25 noviembre 2006

Cómo Caídos del Cielo

Inspiración


Un joven aguardaba sobre el techo. Sus pies, sin zapatos, jugaban en el filo de la cornisa. Un pie delante del otro. Los brazos buscaban el equilibrio con precisión. El viento levantaba su cabello negro. Tiene una piel blanca que adquiría un tono azulado con el frío y ojos negros, enmarcados por abundantes pestañas. La delicadeza de sus rasgos se mezclan con su carácter para no revelar su edad. A veces parece un niño. La ira no predomina en su temperamento, lo que le hace en general dulce. Pero es caprichoso. Su obstinación le arrastra, ocasionalmente, a una violencia efímera.

Su mente revolvía las ideas. No sería la primera vez que caía, fue su decisión. En comparación, tres pisos no eran nada. Necesitaba una idea, sencilla pero eficaz. Requería aclara sus pensamientos para crear; el aire fresco sobre su piel siempre le ayuda. Se deslizaba con el andar que usan los gatos. Recorrió los cuatro lados de la casa. Se detuvo en el mismo punto donde inició el recorrido. Una paloma cruzó junto a su brazo. Algunas plumas se soltaron cayendo lentamente. El corte en el aire lo saco de sus pensamientos. Abandonó la cornisa. Caminó para entrar a la casa. Bajaba los escalones repasando su trabajo. ¿Por qué el suyo no era fácil? a otros les bastaba un simple toque en la mano.

Enredando quejas y soluciones llegó al salón principal. Sus pasos terminaron por romper la poca concentración. Así pasaba siempre. Meses llenos de geniales pensamientos, para dar paso a otros sin una sola idea. Un muerto tenía mayor creatividad en estos momentos. Talvez debería visitar a los difuntos. Decidió ir a jugar ajedrez con Astaroth. Eso despejaría su mente.

Era otoño, la lluvia aumentaba el frío del día. Tocó la puerta tres veces y esperó respuesta. Un muchacho, abrió la puerta. Los dos se parecían. Uno más joven que el otro, probablemente serían parientes.

-Pasa Bel- articuló Astaroth, al tiempo que un ademán corroboraba la invitación.

-No me llames así. Sabes que no me gusta. Me pueden confundir.- fue la respuesta

-A todos nos confunden. Es el aire de familia-

Una mueca en los labios de Bel, dio por terminado el tema.

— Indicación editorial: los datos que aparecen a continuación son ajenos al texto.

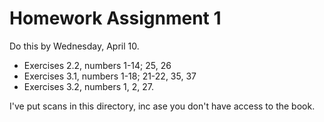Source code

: # Homework Assignment 1

Do this by Wednesday, April 10.

* Exercises 2.2, numbers 1-14; 25, 26
* Exercises 3.1, numbers 1-18; 21-22, 35, 37
* Exercises 3.2, numbers 1, 2, 27.

I've put scans in this directory, inc ase you don't have access to the book.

En el tablero las piezas permanecían en orden. Las figuras blancas proyectaban la luz, resplandecían; las negras la absorbían convirtiéndose en profundos pozos. Nadie lo había dicho pero hace tiempo que estaba acordado: las piezas negras eran de Astaroth, las blancas de Bel. Cómo en las estrellas, en el ajedrez cada movimiento define el juego, la estrategia lo es todo. Astaroth escuchaba con los ojos cerrados, abriéndolos de jugada en jugada. Bel, cuestionaba su trabajo. Alfil blanco a torre negra. De improviso el joven se levantó, provocando que los ojos de Astaroth se abrieran. Bel, se desperezó, estirando los brazos. Tan rápido como se incorporó, regresó a su lugar. Reina negra a alfil blanco. Bel parpadeó lento, sin prisa. Caballo negro a torre blanca.

Una ráfaga de aire húmedo levantó el cabello del Astaroth dejando al descubierto su cuello y nuca. Sus el verde de sus ojos se intensifico, sus labios esbozaron un sonrisa. Reina Negra a rey blanco. Jaque mate. Bel abrió sus alas; dejó escapar unas plumas suaves y negras. Ahora respiraba suave, suspiró, se resignó. Es Belfegor, el Demonio de los descubrimientos e inventos. Aquel que seduce a los hombres incitándolos a crear invenciones y enriqueciéndolos. Pero no tenía una sola idea. ¿Por qué a él?